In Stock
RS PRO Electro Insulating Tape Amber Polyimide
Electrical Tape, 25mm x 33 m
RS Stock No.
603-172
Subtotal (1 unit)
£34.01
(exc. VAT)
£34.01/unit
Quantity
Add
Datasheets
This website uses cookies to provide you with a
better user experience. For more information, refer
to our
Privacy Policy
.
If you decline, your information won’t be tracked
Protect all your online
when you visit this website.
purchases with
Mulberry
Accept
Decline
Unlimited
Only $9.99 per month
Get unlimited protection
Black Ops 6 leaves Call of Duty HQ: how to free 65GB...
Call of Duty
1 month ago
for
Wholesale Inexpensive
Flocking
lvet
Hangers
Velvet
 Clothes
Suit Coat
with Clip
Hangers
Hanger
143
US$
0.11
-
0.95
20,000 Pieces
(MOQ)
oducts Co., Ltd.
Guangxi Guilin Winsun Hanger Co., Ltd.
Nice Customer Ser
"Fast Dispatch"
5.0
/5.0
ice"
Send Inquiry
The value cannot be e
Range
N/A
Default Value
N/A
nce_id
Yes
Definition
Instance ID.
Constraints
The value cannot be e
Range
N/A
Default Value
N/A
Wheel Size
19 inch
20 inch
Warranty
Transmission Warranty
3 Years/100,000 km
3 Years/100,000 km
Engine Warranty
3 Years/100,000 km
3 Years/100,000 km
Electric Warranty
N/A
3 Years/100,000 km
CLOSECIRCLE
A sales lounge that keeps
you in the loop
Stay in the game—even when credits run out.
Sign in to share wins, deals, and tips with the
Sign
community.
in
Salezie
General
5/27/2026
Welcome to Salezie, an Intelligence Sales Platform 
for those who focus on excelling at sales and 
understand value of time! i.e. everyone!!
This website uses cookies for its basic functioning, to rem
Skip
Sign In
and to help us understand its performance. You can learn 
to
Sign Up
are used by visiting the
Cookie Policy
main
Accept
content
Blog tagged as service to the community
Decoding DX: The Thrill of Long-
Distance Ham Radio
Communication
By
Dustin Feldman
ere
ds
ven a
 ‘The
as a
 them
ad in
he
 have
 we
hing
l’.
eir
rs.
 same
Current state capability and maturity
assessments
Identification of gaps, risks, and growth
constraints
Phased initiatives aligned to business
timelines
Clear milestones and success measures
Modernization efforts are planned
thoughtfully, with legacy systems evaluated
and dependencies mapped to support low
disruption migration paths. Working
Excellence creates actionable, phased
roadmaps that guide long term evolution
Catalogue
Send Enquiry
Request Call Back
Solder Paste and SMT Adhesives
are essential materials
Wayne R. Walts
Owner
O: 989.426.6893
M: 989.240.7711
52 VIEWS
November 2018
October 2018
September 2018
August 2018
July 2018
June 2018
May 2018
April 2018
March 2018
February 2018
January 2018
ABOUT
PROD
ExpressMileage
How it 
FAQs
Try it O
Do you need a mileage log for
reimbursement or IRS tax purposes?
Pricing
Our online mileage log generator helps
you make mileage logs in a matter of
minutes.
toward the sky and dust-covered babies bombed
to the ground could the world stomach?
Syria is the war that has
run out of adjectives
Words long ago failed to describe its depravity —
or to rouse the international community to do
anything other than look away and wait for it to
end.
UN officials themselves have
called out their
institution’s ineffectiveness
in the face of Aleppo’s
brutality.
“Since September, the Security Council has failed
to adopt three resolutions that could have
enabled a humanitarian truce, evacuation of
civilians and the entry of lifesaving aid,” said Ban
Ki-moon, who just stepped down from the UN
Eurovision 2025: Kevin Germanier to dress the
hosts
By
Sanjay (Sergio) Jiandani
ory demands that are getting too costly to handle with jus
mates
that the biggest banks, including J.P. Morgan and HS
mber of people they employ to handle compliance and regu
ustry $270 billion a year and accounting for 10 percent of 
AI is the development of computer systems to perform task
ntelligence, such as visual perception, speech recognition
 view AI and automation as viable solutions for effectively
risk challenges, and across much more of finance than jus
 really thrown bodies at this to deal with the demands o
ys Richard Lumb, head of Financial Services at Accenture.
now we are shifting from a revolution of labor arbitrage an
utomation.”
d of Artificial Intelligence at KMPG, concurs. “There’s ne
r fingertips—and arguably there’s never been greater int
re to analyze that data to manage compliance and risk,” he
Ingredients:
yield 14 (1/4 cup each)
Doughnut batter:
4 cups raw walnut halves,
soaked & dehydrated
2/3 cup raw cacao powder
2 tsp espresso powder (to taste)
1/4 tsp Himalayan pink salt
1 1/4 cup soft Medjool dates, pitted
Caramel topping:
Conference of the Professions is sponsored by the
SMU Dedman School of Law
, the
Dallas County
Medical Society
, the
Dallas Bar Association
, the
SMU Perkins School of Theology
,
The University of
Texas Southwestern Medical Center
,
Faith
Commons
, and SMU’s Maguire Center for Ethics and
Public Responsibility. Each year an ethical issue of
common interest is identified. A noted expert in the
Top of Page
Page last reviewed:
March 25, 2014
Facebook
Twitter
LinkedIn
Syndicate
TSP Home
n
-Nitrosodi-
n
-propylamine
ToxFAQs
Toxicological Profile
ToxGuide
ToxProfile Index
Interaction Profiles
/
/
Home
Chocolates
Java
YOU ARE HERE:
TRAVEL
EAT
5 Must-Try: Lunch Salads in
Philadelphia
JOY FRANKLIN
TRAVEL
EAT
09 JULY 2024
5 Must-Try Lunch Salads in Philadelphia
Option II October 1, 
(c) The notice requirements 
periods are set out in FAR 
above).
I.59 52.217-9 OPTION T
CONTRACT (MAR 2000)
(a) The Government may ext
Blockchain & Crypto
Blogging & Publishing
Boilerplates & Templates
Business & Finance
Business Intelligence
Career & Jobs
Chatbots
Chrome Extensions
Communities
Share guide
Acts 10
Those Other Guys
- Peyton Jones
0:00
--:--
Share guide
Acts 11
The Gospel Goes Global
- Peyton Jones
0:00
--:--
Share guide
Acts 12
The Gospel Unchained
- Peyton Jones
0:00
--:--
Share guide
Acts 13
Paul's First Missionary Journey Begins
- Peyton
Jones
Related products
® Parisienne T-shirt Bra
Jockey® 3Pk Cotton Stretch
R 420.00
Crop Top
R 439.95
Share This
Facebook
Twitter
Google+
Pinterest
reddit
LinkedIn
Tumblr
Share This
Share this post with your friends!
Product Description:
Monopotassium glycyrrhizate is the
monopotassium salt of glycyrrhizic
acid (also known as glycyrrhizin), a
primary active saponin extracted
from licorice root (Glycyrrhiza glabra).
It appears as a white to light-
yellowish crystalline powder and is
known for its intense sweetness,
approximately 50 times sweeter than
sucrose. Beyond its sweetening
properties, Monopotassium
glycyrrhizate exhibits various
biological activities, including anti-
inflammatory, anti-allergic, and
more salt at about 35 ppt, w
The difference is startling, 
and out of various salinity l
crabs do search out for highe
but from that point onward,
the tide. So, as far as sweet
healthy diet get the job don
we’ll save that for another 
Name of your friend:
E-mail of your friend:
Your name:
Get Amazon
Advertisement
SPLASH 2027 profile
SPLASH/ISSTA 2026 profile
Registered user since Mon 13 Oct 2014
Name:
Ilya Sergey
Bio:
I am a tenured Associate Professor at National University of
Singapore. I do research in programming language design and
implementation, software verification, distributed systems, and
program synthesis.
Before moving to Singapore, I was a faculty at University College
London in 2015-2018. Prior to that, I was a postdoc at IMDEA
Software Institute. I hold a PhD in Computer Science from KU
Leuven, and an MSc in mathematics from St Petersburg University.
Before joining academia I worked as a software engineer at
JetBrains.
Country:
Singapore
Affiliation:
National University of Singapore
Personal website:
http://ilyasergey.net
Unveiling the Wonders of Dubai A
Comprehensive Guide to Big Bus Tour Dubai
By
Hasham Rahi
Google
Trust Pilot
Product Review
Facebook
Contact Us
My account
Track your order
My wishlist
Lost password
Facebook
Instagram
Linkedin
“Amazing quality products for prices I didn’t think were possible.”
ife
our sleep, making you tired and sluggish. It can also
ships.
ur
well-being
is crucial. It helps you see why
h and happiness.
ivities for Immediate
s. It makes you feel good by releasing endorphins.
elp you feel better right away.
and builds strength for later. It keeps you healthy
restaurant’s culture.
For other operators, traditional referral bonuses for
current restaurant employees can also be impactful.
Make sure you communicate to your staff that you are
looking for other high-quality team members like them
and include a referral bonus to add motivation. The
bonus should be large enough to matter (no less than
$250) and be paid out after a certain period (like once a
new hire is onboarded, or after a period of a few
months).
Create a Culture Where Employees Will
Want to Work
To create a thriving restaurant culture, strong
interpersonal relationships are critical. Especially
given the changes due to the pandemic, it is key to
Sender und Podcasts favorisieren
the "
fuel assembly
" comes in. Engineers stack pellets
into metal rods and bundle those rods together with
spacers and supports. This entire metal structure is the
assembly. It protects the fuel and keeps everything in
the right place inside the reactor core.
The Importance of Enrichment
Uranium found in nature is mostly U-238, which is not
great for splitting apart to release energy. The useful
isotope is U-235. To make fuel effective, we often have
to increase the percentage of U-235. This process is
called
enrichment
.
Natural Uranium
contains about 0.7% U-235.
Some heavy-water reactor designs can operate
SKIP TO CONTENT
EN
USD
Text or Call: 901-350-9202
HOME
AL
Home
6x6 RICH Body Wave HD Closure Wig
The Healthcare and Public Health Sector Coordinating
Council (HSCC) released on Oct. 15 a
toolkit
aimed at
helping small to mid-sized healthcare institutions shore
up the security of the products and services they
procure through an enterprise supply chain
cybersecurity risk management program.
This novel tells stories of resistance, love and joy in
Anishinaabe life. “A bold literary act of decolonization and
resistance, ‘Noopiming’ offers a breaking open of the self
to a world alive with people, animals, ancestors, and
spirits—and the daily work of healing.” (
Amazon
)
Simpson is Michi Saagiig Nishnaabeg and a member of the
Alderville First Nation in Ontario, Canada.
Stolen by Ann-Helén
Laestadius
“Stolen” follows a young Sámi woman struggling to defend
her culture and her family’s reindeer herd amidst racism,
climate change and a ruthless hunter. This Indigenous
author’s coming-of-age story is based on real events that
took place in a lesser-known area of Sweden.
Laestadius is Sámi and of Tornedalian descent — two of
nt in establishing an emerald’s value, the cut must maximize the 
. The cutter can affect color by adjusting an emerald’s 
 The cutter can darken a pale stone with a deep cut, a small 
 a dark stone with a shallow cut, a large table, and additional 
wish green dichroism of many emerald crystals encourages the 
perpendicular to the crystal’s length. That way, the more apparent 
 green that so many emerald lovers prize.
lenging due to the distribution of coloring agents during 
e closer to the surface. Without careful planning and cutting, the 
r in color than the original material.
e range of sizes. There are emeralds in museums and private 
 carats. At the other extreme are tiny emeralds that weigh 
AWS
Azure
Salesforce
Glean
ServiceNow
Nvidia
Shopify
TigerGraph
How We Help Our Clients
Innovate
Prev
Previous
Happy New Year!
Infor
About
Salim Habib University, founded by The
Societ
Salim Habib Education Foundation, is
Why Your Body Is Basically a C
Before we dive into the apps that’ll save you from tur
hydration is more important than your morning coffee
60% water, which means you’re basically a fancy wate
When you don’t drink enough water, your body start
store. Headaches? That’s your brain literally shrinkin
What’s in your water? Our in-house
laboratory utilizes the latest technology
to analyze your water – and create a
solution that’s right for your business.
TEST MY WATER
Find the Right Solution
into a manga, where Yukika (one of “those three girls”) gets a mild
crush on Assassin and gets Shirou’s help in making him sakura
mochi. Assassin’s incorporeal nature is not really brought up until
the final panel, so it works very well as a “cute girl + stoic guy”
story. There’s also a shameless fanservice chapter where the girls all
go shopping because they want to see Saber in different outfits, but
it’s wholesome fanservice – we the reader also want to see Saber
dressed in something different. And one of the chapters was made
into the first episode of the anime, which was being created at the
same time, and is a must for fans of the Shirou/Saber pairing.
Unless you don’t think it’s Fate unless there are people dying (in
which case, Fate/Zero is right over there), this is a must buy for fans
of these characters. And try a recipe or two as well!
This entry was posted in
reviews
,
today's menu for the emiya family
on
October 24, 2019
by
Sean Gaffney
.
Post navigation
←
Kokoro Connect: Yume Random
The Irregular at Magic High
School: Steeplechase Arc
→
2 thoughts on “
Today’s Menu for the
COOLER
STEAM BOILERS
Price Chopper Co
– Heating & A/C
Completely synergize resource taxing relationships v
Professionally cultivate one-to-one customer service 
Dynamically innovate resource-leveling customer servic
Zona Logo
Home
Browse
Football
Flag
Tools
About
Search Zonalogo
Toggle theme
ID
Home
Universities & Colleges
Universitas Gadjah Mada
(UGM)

- - - - -

→ **ACTIVITY**: Copy out the entries exactly. Begin at the first line and end with the line that has "Welcome to Salezie, an".

→ **REPLY**:
In Stock
RS PRO Electro Insulating Tape Amber Polyimide
Electrical Tape, 25mm x 33 m
RS Stock No.
603-172
Subtotal (1 unit)
£34.01
(exc. VAT)
£34.01/unit
Quantity
Add
Datasheets
This website uses cookies to provide you with a
better user experience. For more information, refer
to our
Privacy Policy
.
If you decline, your information won’t be tracked
Protect all your online
when you visit this website.
purchases with
Mulberry
Accept
Decline
Unlimited
Only $9.99 per month
Get unlimited protection
Black Ops 6 leaves Call of Duty HQ: how to free 65GB...
Call of Duty
1 month ago
for
Wholesale Inexpensive
Flocking
lvet
Hangers
Velvet
 Clothes
Suit Coat
with Clip
Hangers
Hanger
143
US$
0.11
-
0.95
20,000 Pieces
(MOQ)
oducts Co., Ltd.
Guangxi Guilin Winsun Hanger Co., Ltd.
Nice Customer Ser
"Fast Dispatch"
5.0
/5.0
ice"
Send Inquiry
The value cannot be e
Range
N/A
Default Value
N/A
nce_id
Yes
Definition
Instance ID.
Constraints
The value cannot be e
Range
N/A
Default Value
N/A
Wheel Size
19 inch
20 inch
Warranty
Transmission Warranty
3 Years/100,000 km
3 Years/100,000 km
Engine Warranty
3 Years/100,000 km
3 Years/100,000 km
Electric Warranty
N/A
3 Years/100,000 km
CLOSECIRCLE
A sales lounge that keeps
you in the loop
Stay in the game—even when credits run out.
Sign in to share wins, deals, and tips with the
Sign
community.
in
Salezie
General
5/27/2026
Welcome to Salezie, an Intelligence Sales Platform 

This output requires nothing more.